Wind is a source of clean, reliable, renewable energy. Wind energy is emission-free, creates no waste or water pollution, and helps communities and governments achieve climate change goals.
The annual emissions that could be displaced by a 200 MW wind project is about 500,000 tonnes of CO2 from thermal generating stations, equivalent to removing approximately 100,000 cars from Saskatchewan’s roads.
Wind energy causes wind turbines to rotate. A rotating generator located within each wind turbine converts wind energy into electricity which is transmitted to a collector system. Collector systems consist of overhead and buried conductors that transmit electricity from wind turbines to a substation, typically at 34.5 kV. The substation increases voltage for transmission over long distances. Electricity is transported to consumers along an overhead cable called a conductor or transmission line.
The team at Innergex keeps up with emerging technologies to ensure we are able to make the best decisions possible on the latest information available on turbine components, keeping efficiency, low noise, performance and cost as the main criteria.
When evaluating a wind project configuration, Innergex meets or exceeds best practices for siting and noise levels, which aligns with regulated standards that are expected to be put in place in Saskatchewan. The sound of wind turbines heard from outside residences, in accordance with typically accepted guidelines, must equal or be inferior to 40 decibels (dBA), which is comparable to a soft whisper from 2 m away in a library.
Additionally, rigorous scientific research to date indicates that wind turbines sited in accordance with regulated standards and best practices pose no health risks to nearby residents. Wind energy generates electricity without emitting greenhouse gases or air pollutants, and uses no freshwater– creating a healthier environment for people and wildlife.
Health Canada released a comprehensive study on noise and health related to wind farms in 2014 which looked at 1,238 households and recorded more than 4,000 hours of noise measurements.

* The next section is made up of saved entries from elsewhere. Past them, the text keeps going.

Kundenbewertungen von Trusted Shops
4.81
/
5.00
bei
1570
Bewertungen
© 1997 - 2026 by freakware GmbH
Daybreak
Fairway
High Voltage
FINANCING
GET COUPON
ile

The study is available at https://www.canada.ca/en/health-canada/services/environmental-workplace-health/noise/wind-turbine-noise/wind-turbine-noise-health-study-summary-results.html
The following represents key findings of the Health Canada Study which is the most comprehensive of its kind in Canada:
Illness and Chronic Disease
No evidence was found to support a link between exposure to wind turbine noise and any of the self-reported illnesses (such as dizziness, tinnitus, and migraines) and chronic conditions (such as heart disease, high blood pressure, and diabetes).

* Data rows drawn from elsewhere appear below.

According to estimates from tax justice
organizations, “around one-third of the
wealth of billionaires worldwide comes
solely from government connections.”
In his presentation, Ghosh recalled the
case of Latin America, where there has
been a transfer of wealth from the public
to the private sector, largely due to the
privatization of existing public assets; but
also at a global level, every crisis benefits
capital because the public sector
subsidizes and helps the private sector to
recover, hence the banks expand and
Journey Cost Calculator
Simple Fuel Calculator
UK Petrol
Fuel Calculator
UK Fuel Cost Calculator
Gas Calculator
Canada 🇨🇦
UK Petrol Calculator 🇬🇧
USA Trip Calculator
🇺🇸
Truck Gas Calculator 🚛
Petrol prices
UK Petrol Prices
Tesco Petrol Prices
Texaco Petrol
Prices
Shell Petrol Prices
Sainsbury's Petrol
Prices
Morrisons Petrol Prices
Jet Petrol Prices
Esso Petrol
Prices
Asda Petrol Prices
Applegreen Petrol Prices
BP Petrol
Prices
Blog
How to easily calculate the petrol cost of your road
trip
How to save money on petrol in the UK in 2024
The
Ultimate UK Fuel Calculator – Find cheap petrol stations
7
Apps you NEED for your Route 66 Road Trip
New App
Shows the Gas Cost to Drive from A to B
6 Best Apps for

No association was found between the multiple measures of stress (such as hair cortisol, blood pressure, heart rate, self-reported stress) and exposure to wind turbine noise.
The results of this study do not support an association between wind turbine noise and self-reported or measured sleep quality. While some people reported some health conditions, their existence was not found to change in relation to exposure to wind turbine noise.
Annoyance & Quality of Life
No association was found with any significant changes in reported quality of life, or with overall quality of life and satisfaction with health. This was assessed using the abbreviated version of the World Health Organization’s Quality of Life Scale. An association was found between increasing levels of wind turbine noise and individuals reporting to be very or extremely annoyed.